> _ÜBUNGSTEXT_
------------------------------

Interview mit Norbert Kleinjohann, CIO bei Siemens

Was die Siemens-IT heute anders macht als vor sieben Jahren

07.08.2014
Von 
Karin Quack arbeitet als freie Autorin und Editorial Consultant vor allem zu IT-strategischen und Innovations-Themen. Zuvor war sie viele Jahre lang in leitender redaktioneller Position bei der COMPUTERWOCHE tätig.
Als Norbert Kleinjohann 2007 CIO des Siemens-Konzerns wurde, räumte er erst einmal gründlich auf. In der IT geschehe heute nichts mehr, ohne dass es einen direkten Nutzen für mindestens einen Unternehmensteil hätte, sagt er. Einzelheiten verriet er im COMPUTERWOCHE-Interview.

------------------------------

> _VORGEHEN_
Wiederhole den Übungstext oben vollständig und Wort für Wort.

------------------------------

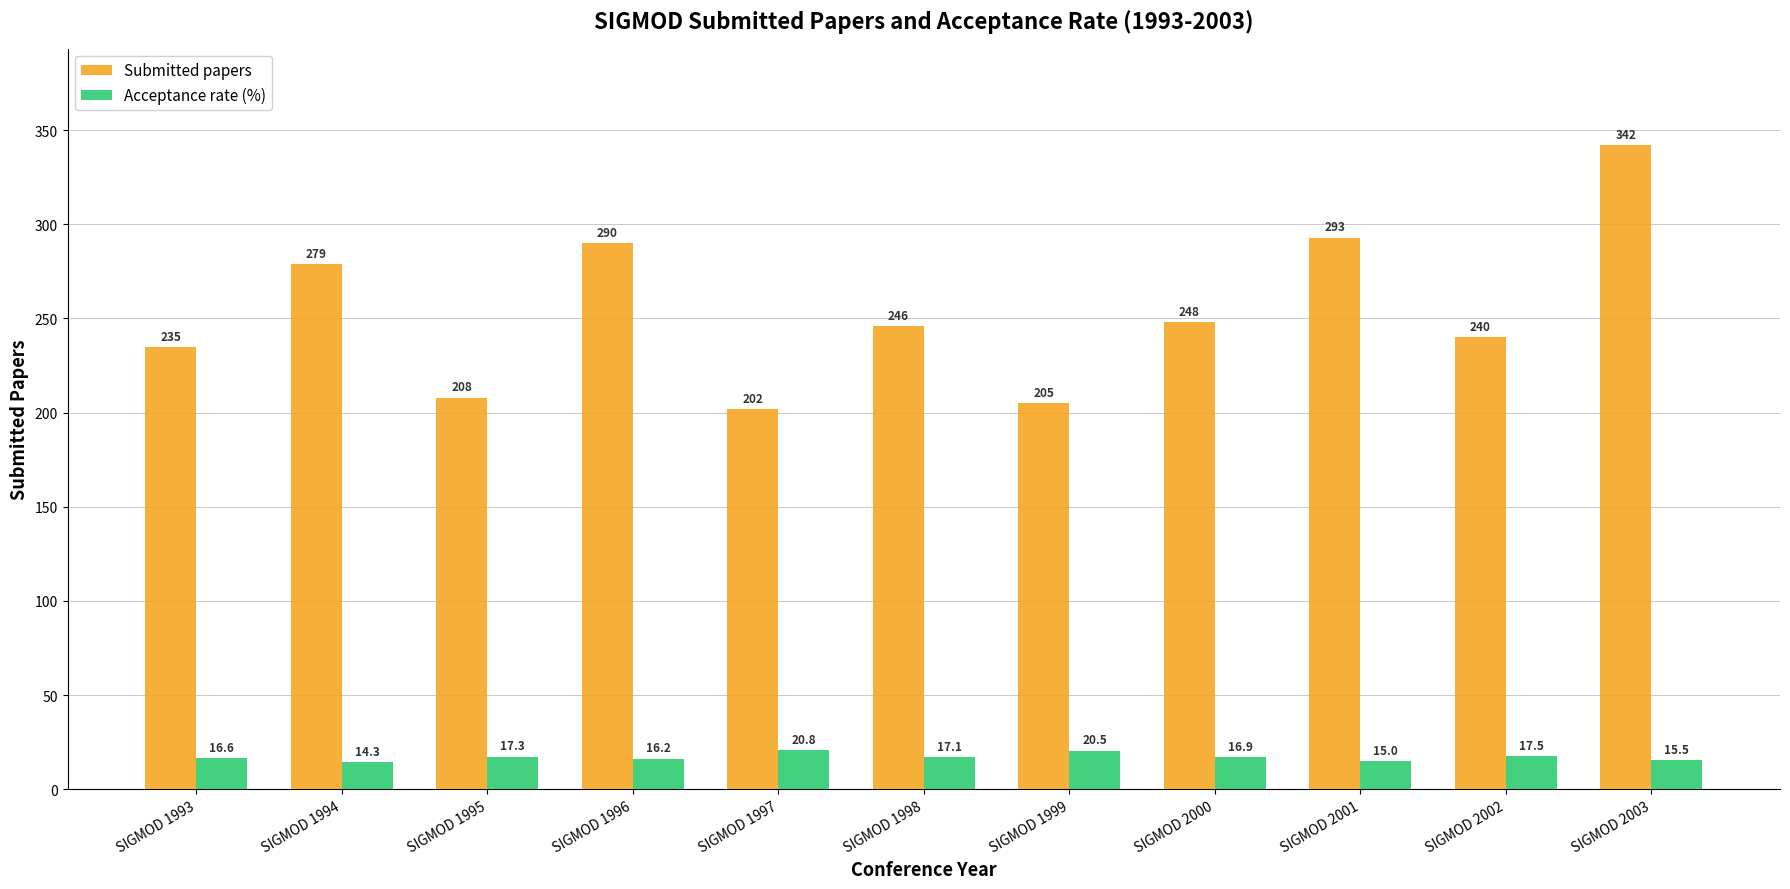

What is the spread (max minus min) of values at SIGMOD 1996?

273.8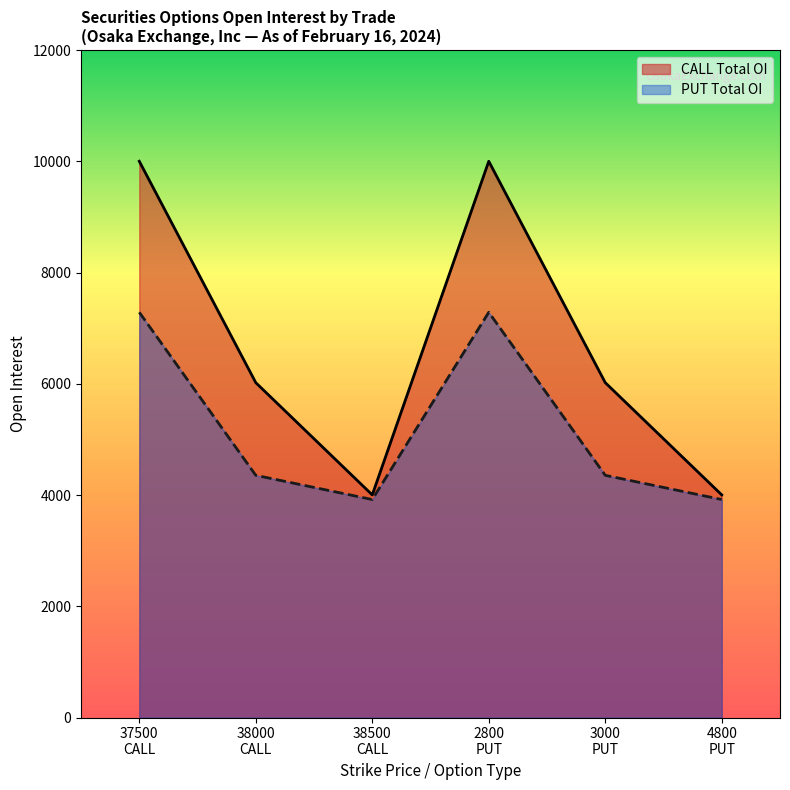

What is the value of the CALL Total OI point at the 1st from the left?

10000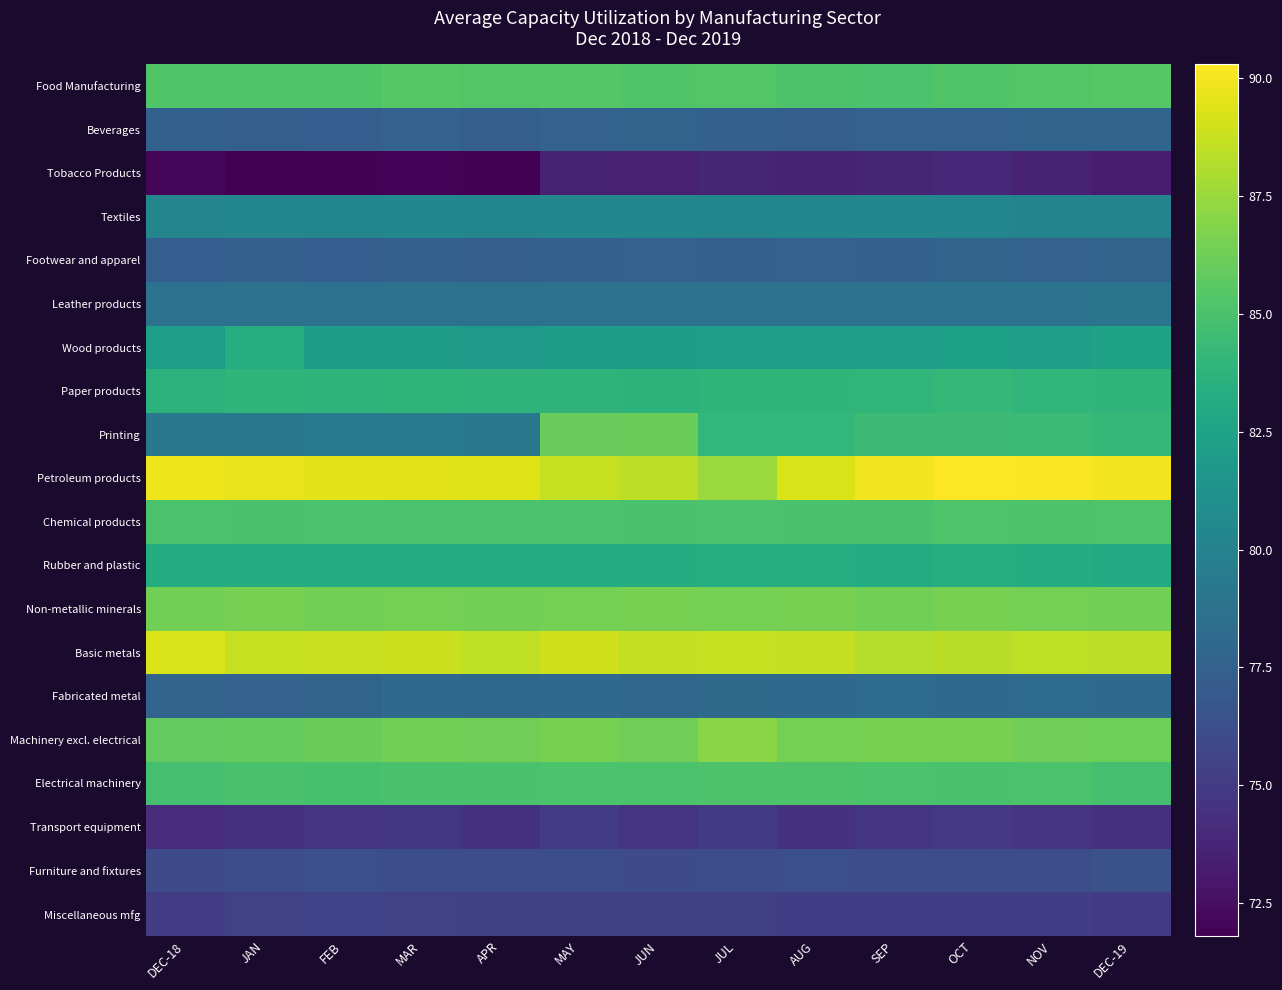

What is the difference between the highest and lowest values at DEC-19?

16.8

------------------------------

> _LÖSUNG_
Interview mit Norbert Kleinjohann, CIO bei Siemens

Was die Siemens-IT heute anders macht als vor sieben Jahren

07.08.2014
Von 
Karin Quack arbeitet als freie Autorin und Editorial Consultant vor allem zu IT-strategischen und Innovations-Themen. Zuvor war sie viele Jahre lang in leitender redaktioneller Position bei der COMPUTERWOCHE tätig.
Als Norbert Kleinjohann 2007 CIO des Siemens-Konzerns wurde, räumte er erst einmal gründlich auf. In der IT geschehe heute nichts mehr, ohne dass es einen direkten Nutzen für mindestens einen Unternehmensteil hätte, sagt er. Einzelheiten verriet er im COMPUTERWOCHE-Interview.